[Dataset entries]

□ □ □ □ □

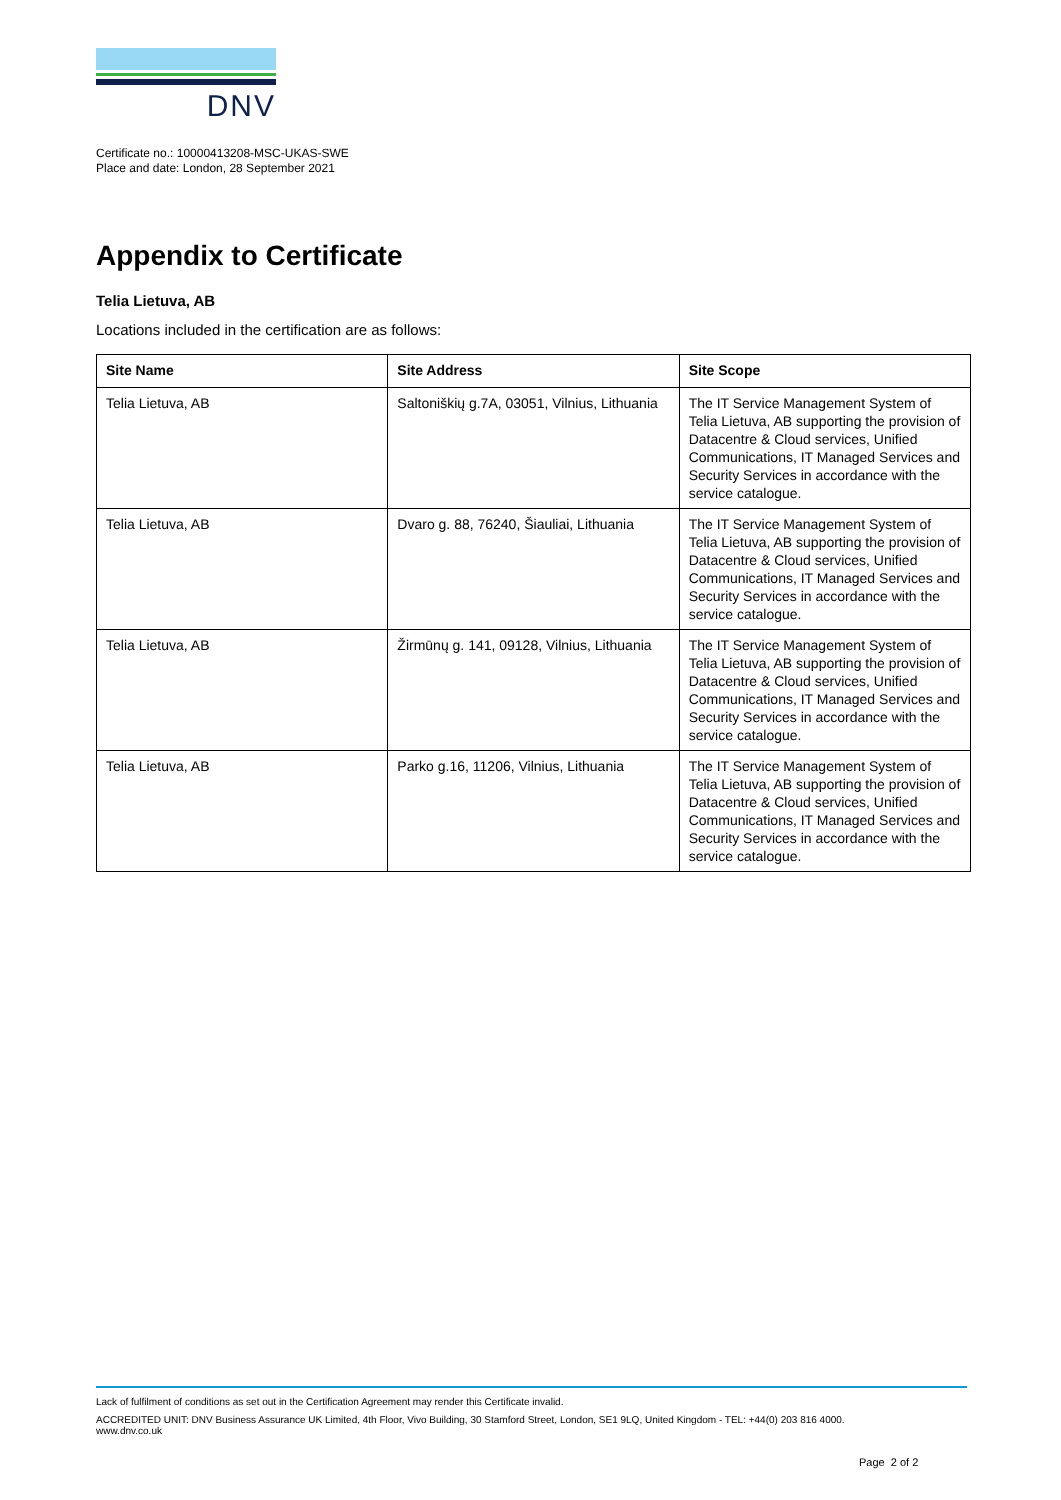DNV
Certificate no.: 10000413208-MSC-UKAS-SWE
Place and date: London, 28 September 2021
Appendix to Certificate
Telia Lietuva, AB
Locations included in the certification are as follows:
| Site Name | Site Address | Site Scope |
| --- | --- | --- |
| Telia Lietuva, AB | Saltoniškių g.7A, 03051, Vilnius, Lithuania | The IT Service Management System of Telia Lietuva, AB supporting the provision of Datacentre & Cloud services, Unified Communications, IT Managed Services and Security Services in accordance with the service catalogue. |
| Telia Lietuva, AB | Dvaro g. 88, 76240, Šiauliai, Lithuania | The IT Service Management System of Telia Lietuva, AB supporting the provision of Datacentre & Cloud services, Unified Communications, IT Managed Services and Security Services in accordance with the service catalogue. |
| Telia Lietuva, AB | Žirmūnų g. 141, 09128, Vilnius, Lithuania | The IT Service Management System of Telia Lietuva, AB supporting the provision of Datacentre & Cloud services, Unified Communications, IT Managed Services and Security Services in accordance with the service catalogue. |
| Telia Lietuva, AB | Parko g.16, 11206, Vilnius, Lithuania | The IT Service Management System of Telia Lietuva, AB supporting the provision of Datacentre & Cloud services, Unified Communications, IT Managed Services and Security Services in accordance with the service catalogue. |
Lack of fulfilment of conditions as set out in the Certification Agreement may render this Certificate invalid.
ACCREDITED UNIT: DNV Business Assurance UK Limited, 4th Floor, Vivo Building, 30 Stamford Street, London, SE1 9LQ, United Kingdom - TEL: +44(0) 203 816 4000.
www.dnv.co.uk
Page 2 of 2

□ □ □ □ □

> [Aim of the task] For the lines above, output exactly those from the line containing "Site Scope |" through the line containing "76240, Šiauliai, Lithuania", and skip the others.

> [Result of the task]
| Site Name | Site Address | Site Scope |
| --- | --- | --- |
| Telia Lietuva, AB | Saltoniškių g.7A, 03051, Vilnius, Lithuania | The IT Service Management System of Telia Lietuva, AB supporting the provision of Datacentre & Cloud services, Unified Communications, IT Managed Services and Security Services in accordance with the service catalogue. |
| Telia Lietuva, AB | Dvaro g. 88, 76240, Šiauliai, Lithuania | The IT Service Management System of Telia Lietuva, AB supporting the provision of Datacentre & Cloud services, Unified Communications, IT Managed Services and Security Services in accordance with the service catalogue. |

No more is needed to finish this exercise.